10 Ways My Life is Better Than LeBron James’ Life

  1. I don’t live in Miami near people that love me without knowing me.
  2. I don’t live in Akron near people that hate me without knowing me.
  3. When I make a mistake, I can take personal responsibility for it. If you ask for specifics, I can give them to you, and I can give you an idea of how I might improve for the future.
  4. When I get a chance to speak to a larger group of people through mass media, I have the ability to enjoy myself and have fun. And I’m able to do it without a friend sitting next to me for support.
  5. I don’t answer questions by starting with, “Uhhh” in the most dim-witted, perfunctory tone imaginable.
  6. I don’t say one thing and contradict it with my public actions. For example, I don’t say that I pay no attention to what people say about me and then post a tweet saying that I am making a list of everyone and what they say about me.
  7. I have a full head of hair, and signs look good that I’m going to keep it.

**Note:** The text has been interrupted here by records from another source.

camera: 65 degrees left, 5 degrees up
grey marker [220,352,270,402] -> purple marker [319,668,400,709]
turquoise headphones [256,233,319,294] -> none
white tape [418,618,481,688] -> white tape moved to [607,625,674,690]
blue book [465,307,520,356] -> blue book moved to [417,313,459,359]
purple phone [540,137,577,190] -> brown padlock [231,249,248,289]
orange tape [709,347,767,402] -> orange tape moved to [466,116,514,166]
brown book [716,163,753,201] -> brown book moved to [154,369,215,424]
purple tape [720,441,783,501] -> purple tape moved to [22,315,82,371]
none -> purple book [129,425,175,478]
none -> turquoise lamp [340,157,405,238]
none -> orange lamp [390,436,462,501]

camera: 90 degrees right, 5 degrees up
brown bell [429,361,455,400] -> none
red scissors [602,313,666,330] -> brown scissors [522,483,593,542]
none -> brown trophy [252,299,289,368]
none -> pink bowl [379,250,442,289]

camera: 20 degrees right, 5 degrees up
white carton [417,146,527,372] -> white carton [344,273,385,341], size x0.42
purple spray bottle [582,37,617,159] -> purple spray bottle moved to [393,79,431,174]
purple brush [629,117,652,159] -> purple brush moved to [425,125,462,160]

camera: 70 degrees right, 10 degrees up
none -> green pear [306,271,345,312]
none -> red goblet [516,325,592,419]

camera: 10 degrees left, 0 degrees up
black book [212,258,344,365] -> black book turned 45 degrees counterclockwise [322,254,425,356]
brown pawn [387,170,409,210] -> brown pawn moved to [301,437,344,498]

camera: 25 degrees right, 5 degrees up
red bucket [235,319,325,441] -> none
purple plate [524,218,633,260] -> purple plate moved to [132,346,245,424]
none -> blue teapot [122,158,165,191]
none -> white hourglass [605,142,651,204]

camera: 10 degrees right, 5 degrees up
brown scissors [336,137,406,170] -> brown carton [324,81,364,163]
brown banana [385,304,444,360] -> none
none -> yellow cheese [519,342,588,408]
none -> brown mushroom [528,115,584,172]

  8. I don’t waste time deciding whether I want a Ferrari or a Maybach, which is like deciding which Affliction shirt makes you look more like an assjack.
  9. When I give people bad news I don’t feel the need to surround myself with small children as a buffer to shield me from criticism.
  10. While it might be nice to live in LeBron James’ body, or his house, or his wealth, or his position to influence the world, my current life has the distinct advantage of not having to live inside LeBron James’ brain, which seems like a sad, bare, and socially-challenged wooden shack wallpapered with pictures of himself and Monopoly money.